SANFORD, Fla. - While the case against George Zimmerman has captivated the country, it seems as if local interest in the case could be waning.
On Friday, the public got a shot at tickets that would let them sit in the courtroom Monday for opening statements, and only a small group of people took advantage of the opportunity.
For the past nine days, people have entered into a lottery to get a seat in the courtroom for Zimmerman's second-degree murder trial. There are 24 seats available for the public each day, but on some days, only three people have shown up. Zimmerman is charged in the shooting death of Trayvon Martin in 2012.
A small group of hopeful court
spectators lined up outside the Seminole County Supervisor of Elections Office Friday afternoon.
Each of those who were there said they're eager to sit inside the courtroom Monday to watch as the state lays out its case against Zimmerman, and the defense lays out it case.
"(I) want to be part of history. It's the biggest thing that happened here," said Sanford resident Cherrie Henry.
It's in stark contrast to public's appetite for the Casey Anthony trial, two years ago, where a seat to the courtroom was the hottest ticket in town. People camped out all night for a chance to see the trial in person.
The level of interest for Zimmerman appears to be far different.

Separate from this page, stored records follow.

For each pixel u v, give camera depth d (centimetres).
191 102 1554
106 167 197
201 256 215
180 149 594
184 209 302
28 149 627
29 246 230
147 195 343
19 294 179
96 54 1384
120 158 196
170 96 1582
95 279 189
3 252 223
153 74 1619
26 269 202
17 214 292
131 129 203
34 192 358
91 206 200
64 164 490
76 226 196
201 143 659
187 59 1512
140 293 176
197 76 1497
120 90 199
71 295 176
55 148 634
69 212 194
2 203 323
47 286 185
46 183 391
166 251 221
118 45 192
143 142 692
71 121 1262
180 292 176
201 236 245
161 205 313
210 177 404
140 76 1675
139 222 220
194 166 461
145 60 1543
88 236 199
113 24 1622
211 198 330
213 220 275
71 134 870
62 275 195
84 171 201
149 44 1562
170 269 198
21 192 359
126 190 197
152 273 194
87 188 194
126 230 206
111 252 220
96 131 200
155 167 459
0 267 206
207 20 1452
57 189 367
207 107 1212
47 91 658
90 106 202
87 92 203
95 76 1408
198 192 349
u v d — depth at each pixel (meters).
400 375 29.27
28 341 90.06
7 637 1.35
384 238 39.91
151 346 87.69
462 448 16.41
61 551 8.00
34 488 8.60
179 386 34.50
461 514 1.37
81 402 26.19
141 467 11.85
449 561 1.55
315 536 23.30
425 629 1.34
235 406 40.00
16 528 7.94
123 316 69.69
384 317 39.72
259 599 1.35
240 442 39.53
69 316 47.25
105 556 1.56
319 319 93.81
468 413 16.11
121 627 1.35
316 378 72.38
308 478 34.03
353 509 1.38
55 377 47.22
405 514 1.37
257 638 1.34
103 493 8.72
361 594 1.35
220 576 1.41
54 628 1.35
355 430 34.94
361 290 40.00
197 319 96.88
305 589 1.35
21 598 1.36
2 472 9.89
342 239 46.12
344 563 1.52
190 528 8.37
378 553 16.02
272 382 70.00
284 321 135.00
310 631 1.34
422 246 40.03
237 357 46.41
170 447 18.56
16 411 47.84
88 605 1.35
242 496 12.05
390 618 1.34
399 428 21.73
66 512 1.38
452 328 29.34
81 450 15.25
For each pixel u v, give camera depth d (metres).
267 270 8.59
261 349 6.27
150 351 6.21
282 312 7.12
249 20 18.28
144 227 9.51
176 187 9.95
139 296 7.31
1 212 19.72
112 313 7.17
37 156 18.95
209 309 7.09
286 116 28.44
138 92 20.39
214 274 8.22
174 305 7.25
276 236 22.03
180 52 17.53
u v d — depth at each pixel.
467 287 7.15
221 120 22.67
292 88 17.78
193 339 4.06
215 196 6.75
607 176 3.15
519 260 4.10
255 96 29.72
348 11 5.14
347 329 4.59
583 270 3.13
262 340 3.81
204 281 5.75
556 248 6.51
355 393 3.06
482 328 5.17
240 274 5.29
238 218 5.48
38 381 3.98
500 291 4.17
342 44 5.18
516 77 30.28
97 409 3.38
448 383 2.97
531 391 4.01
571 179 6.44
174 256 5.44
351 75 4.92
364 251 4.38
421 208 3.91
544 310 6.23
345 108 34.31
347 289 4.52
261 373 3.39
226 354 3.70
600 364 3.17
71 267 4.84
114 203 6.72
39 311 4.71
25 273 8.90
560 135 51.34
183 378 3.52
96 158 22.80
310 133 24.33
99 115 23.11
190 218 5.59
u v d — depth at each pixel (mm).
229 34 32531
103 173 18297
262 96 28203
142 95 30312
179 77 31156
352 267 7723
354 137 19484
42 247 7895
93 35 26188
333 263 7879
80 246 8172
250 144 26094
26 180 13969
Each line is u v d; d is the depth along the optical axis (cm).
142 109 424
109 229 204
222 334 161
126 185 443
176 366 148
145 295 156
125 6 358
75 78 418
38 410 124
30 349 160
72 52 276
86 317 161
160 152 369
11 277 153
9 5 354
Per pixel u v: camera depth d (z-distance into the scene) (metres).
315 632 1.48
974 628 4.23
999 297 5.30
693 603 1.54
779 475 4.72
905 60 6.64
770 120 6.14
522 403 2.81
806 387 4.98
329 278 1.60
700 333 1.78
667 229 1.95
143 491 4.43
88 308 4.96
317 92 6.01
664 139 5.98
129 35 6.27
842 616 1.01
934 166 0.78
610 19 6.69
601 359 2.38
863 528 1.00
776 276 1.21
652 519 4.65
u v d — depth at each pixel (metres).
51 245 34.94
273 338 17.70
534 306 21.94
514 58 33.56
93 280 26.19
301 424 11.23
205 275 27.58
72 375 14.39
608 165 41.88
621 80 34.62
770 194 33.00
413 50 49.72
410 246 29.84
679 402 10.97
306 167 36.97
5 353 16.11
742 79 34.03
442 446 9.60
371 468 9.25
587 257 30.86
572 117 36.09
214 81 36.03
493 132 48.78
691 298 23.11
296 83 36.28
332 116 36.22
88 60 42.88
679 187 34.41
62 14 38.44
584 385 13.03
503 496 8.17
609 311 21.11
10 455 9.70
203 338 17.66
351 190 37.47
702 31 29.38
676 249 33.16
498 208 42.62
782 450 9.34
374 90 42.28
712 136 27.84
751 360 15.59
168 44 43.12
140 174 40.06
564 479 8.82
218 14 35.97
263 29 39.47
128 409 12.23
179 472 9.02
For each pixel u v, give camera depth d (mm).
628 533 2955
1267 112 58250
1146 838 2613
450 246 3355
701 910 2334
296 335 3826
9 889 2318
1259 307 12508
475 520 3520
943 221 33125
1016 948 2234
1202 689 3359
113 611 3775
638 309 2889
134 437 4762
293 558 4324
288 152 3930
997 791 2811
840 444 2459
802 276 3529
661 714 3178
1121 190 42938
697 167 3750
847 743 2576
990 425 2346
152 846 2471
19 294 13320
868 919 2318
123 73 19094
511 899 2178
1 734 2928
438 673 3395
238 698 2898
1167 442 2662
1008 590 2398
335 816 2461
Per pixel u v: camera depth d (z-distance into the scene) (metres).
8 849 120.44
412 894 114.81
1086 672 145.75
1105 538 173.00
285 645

"Casey Anthony was young and pretty, and she had a party
life. I think it interested more people than this one," said Casselberry resident Maureen Deeming.
Some of those who stopped by to sign up for a ticket had already had an inside look at what to expect Monday.
An Oviedo man who didn't want to be identified said he was juror I33 and that he made it into the final
40-person Zimmerman trial pool Thursday. He wasn't one of the six jurors and four alternates selected for the trial.
"It started to get pretty interesting," he said.
He still hopes to be back in the
courtroom on Monday, though not in the jury box.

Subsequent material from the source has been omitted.